L'utilisation généralisée de l'ADN environnemental a commencé au début des années 2000 et un article paru dans la revue Bioscience en 2021 indiquait que cet outil se généralisait car il nécessite de très petites quantités d'échantillons génétiques, est fiable et non invasif.
Beresford a déclaré que les scientifiques pourraient utiliser l'ADN environnemental pour identifier les hôtes intermédiaires du MSX avant qu'il n'infecte les huîtres. Ces hôtes intermédiaires pourraient être de minuscules planctons, des escargots, des vers, des poissons ou d'autres organismes vivant sur les fonds marins.
Bien qu'il ait affirmé qu'il serait probablement impossible d'éliminer ces hôtes intermédiaires, il a expliqué que les scientifiques pourraient être en mesure de recueillir des informations à leur sujet afin de prédire le moment où une épidémie pourrait survenir ou d'évaluer si des huîtres sont résistantes au parasite.
«Nous ne savons pas s'il faut beaucoup de particules MSX pour qu'une infection se produise, ou si cela n'en prend qu'une petite quantité», a ajouté M. Beresford.

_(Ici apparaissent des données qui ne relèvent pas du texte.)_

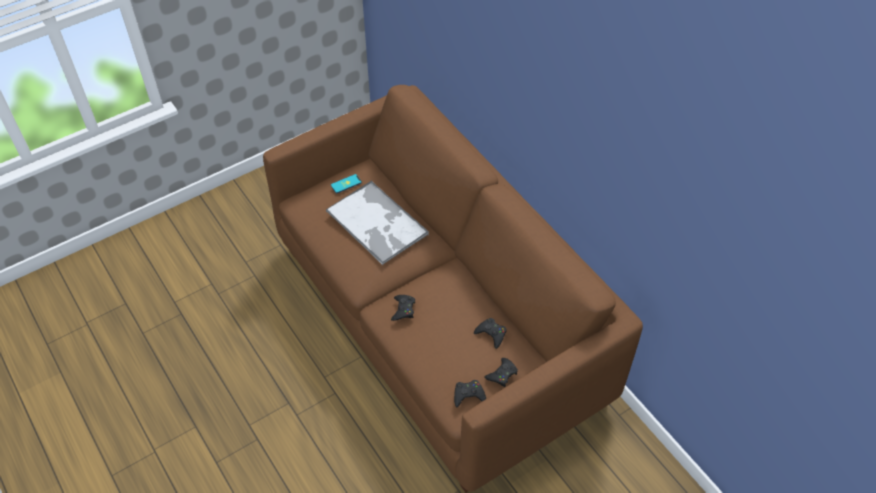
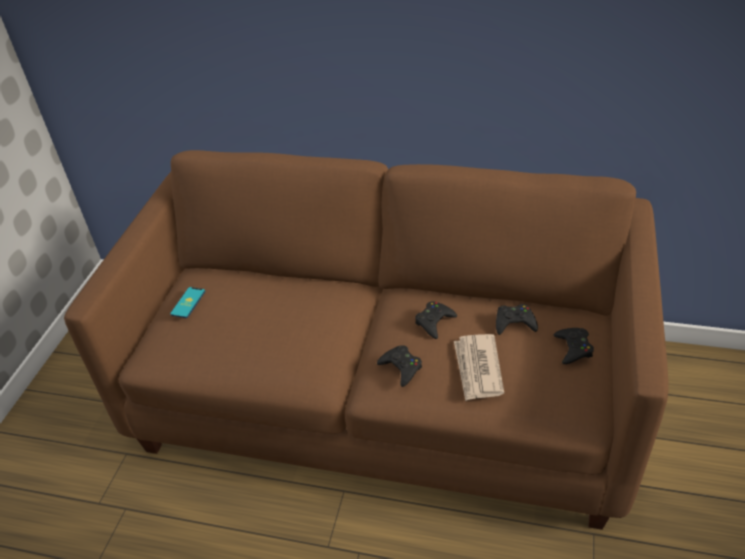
camera: 40 degrees left, 10 degrees down
tray [326,180,429,265] -> none
black game controller [454,380,486,407] -> black game controller moved to [415,301,457,339]
none -> newspaper [454,334,504,401]

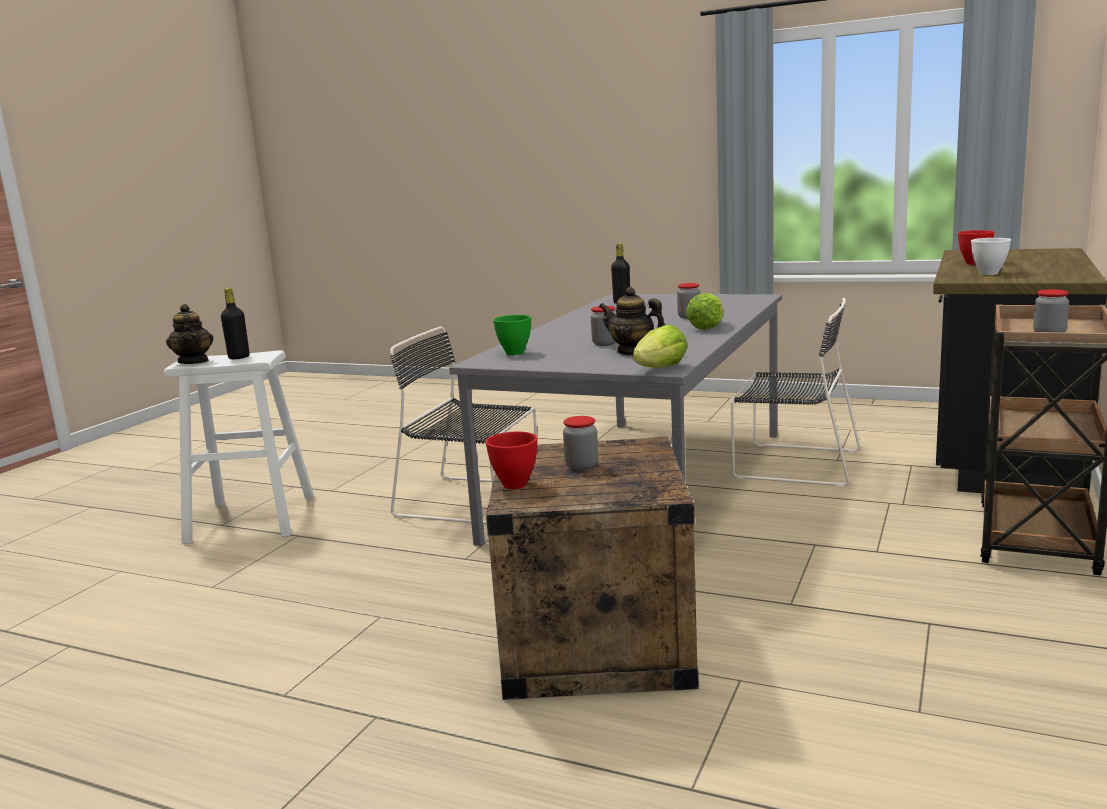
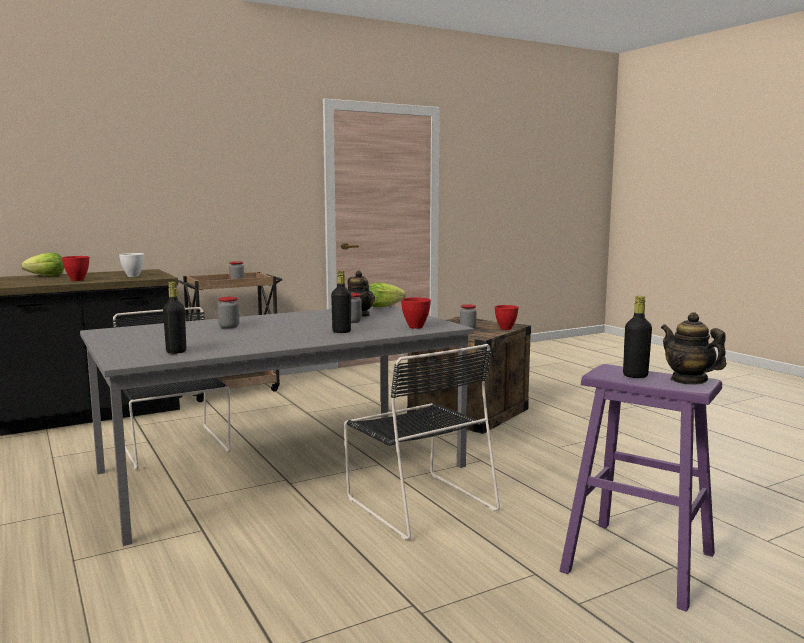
camera: 145 degrees left, 5 degrees down
white stool [164,350,314,544] -> purple stool [560,364,722,612]
teapot [166,304,213,364] -> teapot turned 45 degrees counterclockwise [661,312,726,384]
green bowl [493,315,531,355] -> red bowl [401,297,431,329]
lettuce [686,293,723,330] -> lettuce moved to [21,253,64,276]
none -> black bottle [331,271,351,333]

Cette recherche pourrait être particulièrement bien accueillie par les ostréiculteurs d'une industrie qui pèse des millions de dollars. Globalement, les données de Statistique Canada de 2023 indiquent que l'industrie ostréicole était évaluée à 17,8 millions $ à l'Île-du-Prince-Édouard, 3,7 millions $ en Nouvelle-Écosse, 25,9 millions $ au Nouveau-Brunswick et 16 millions $ en Colombie-Britannique.
Bien que le parasite menace de réduire à néant une partie de cette valeur, cette nouvelle recherche pourrait être une bouée de sauvetage pour certains ostréiculteurs.
Bob MacLeod, président de la P.E.I. Shellfish Association, a expliqué espérer que la recherche sera fructueuse. «S'ils découvrent un jour l'hôte intermédiaire ou un moyen de le contourner (…) ce serait un réel avantage pour nous. Car, à l'heure actuelle, tant d'années après l'apparition du virus aux États-Unis, ils n'ont toujours pas trouvé la solution.»